New adventure today

Today is a new adventure- outpatient chemo. We are all happy to know we will be sleeping in our own beds tonight but not knowing how today will go, is a bit nerve wracking. Please say a prayer for a quick, smooth, no surprises kind of day. Pray the chemo does it's job and that Madeline is strong. We appreciate all the good thoughts and prayers so much!!

** 11:20am and already on the way home! Best day of chemo ever. Thank you for all the prayers. 

Round 12

Six months have passed since August 17th, the day we first heard the words cancer and osteosarcoma. We were busy finishing up summer break, celebrating Madeline's 12th birthday, unpacking from a beach trip, putting my classroom back together, buying new cleats for the upcoming sports seasons, enjoying the last summer swim, the last Sonic shake, and the last late night. In a second it all changed. I pray none of you ever have to hear those words that literally make your life STOP. 

We are incredibly blessed to have our family and friends surround us these last six months, caring for us in ways I can't even begin to describe. We have some wonderful friends who have done and KEEP doing so much for our family. Thank you so much! Please just stay awhile longer. The end is in sight!

We are back in the hospital this week for another round of Methotrexate, round 12 of chemo. We will be here until she clears (usually Friday).  Then, next week she will have outpatient chemo (something new) on Tuesday and Wednesday, followed by a week off. We are getting there - just four more in-patient weeks to go after this week. 

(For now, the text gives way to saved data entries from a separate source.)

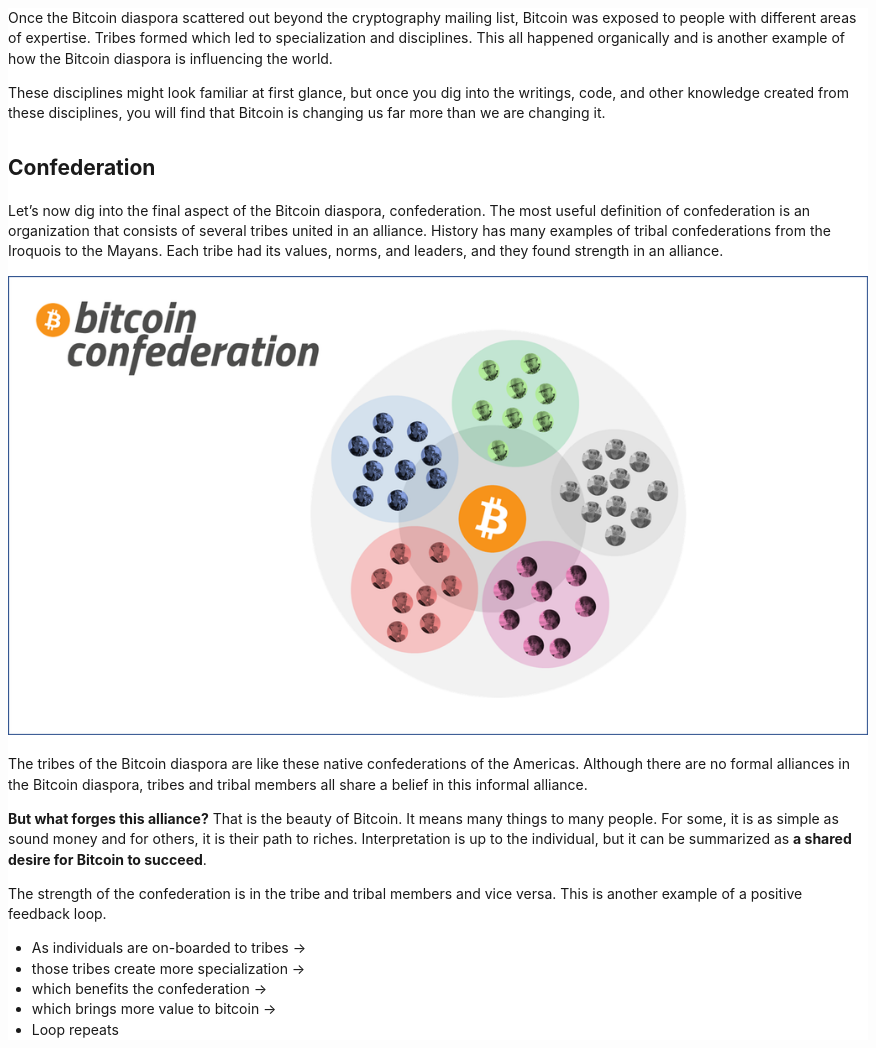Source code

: Once the Bitcoin diaspora scattered out beyond the cryptography mailing list, Bitcoin was exposed to people with different areas of expertise. Tribes formed which led to specialization and disciplines. This all happened organically and is another example of how the Bitcoin diaspora is influencing the world.

These disciplines might look familiar at first glance, but once you dig into the writings, code, and other knowledge created from these disciplines, you will find that Bitcoin is changing us far more than we are changing it.

## Confederation

Let’s now dig into the final aspect of the Bitcoin diaspora, confederation. The most useful definition of confederation is an organization that consists of several tribes united in an alliance. History has many examples of tribal confederations from the Iroquois to the Mayans. Each tribe had its values, norms, and leaders, and they found strength in an alliance. 

![](/assets/images/2020/m3/bitcoin-confederation.png)

The tribes of the Bitcoin diaspora are like these native confederations of the Americas. Although there are no formal alliances in the Bitcoin diaspora, tribes and tribal members all share a belief in this informal alliance. 

**But what forges this alliance?** That is the beauty of Bitcoin. It means many things to many people. For some, it is as simple as sound money and for others, it is their path to riches. Interpretation is up to the individual, but it can be summarized as **a shared desire for Bitcoin to succeed**. 

The strength of the confederation is in the tribe and tribal members and vice versa. This is another example of a positive feedback loop.

*   As individuals are on-boarded to tribes →
*   those tribes create more specialization →
*   which benefits the confederation →
*   which brings more value to bitcoin →
*   Loop repeats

Madeline is doing well. Keep praying that the chemo does it's job, that we are home on Friday, and for no side effects. 

Heading home soon!

I didn't sleep very well last night and I woke up way too early this morning. Maddie was at 0.19 at 6:30pm last night, and I really wasn't looking forward to the LONG wait today to get to 0.10 to go home. The test takes forever to process (think 4-5 hours) and we are all just ready to go home!  Madeline is not feeling very friendly and the revolving door of people is taking her to new lows of unfriendliness. It's such a challenge because I want them to think of her as being the sweet, amazing, smart girl that she is but she is so stoic when they try to talk to her. The more they try to connect the farther back she pushes. 

But then here's the God moment...

When her doctor came in this morning he said he didn't need to test her again, and that we could go after her noon meds because she is so consistent every time, and he was totally confident by noon she would be clear!  Praise the LORD!!!  Perfect timing.

Round 11

We enjoyed every second of our twenty days off from hospital life. The weather was super warm last weekend and we heated up the pool. It felt like summer (almost). 

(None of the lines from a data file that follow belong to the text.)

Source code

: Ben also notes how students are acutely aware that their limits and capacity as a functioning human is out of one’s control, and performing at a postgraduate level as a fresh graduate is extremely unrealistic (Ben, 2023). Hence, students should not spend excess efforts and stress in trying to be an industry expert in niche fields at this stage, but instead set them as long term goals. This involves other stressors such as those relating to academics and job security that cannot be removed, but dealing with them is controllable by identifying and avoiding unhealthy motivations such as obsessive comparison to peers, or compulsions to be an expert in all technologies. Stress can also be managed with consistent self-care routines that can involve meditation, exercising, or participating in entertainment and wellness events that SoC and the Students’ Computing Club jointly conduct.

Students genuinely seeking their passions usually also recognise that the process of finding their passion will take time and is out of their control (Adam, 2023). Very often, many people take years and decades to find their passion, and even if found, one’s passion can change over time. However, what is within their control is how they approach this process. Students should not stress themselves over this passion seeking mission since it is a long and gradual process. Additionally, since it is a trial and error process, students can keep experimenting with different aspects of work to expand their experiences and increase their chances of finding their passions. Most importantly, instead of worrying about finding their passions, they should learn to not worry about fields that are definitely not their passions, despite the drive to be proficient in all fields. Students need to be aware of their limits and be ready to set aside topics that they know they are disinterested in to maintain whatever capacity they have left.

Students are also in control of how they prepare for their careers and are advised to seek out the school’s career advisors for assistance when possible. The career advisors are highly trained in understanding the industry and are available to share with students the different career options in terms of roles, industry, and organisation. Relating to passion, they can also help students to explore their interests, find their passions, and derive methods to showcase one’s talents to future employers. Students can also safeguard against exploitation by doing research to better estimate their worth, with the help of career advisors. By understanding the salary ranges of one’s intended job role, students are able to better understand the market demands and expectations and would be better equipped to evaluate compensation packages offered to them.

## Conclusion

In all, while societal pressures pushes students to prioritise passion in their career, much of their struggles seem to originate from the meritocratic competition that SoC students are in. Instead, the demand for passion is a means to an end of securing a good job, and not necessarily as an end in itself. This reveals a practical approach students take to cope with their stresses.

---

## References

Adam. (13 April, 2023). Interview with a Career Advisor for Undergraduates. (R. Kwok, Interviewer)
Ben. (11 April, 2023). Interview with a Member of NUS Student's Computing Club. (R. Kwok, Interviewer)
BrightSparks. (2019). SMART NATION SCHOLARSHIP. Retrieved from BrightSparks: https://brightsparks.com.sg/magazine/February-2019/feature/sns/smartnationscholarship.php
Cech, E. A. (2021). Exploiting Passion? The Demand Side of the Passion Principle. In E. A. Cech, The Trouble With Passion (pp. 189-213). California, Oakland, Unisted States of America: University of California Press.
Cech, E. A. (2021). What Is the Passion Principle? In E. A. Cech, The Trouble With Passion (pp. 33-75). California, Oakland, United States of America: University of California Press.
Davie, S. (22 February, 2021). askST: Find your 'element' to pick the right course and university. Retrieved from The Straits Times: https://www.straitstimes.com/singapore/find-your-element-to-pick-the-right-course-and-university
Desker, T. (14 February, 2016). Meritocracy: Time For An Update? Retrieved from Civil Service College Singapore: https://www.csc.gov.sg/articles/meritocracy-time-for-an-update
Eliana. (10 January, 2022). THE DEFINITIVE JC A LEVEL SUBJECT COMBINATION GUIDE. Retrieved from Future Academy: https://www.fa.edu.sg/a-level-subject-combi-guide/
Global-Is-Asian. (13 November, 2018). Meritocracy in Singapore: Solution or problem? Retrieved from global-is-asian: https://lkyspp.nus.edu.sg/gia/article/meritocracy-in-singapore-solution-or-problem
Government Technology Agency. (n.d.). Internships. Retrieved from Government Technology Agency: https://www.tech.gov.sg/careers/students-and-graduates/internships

This past weekend we went to our town's "Mardi Gras Dog Parade." It's one of our favorite traditions and I'm so thankful the weather was so beautiful. We even stopped for sno-cones on the way home. 

We are back at Medical City this week for round 11.  This is methotrexate so she has to clear it to go home, but we are hoping to be home for a fun Valentine's Day weekend. Then same thing next week. We are definitely counting down! Just five more in-patient weeks and two out-patient weeks to go after we check off this round. 

Please pray that Madeline continues to handle the chemo so well, that any remaining cancer cells are killed, and that the side effects are minimal. Pray for her doctors and nurses, and all of the other children here. The oncology floor should not be so full! Pray that we continue to find the strength to get through these long, boring days. We appreciate every one of these prayers!!  The scripture blessing I posted first is from a sweet friend who brought us a delicious meal on Sunday! We are so thankful for our friends who continue to pray for us, check in with us, bring us meals, give us hugs, and wear their #madelinestrong bracelets proudly!! Love our people so much!!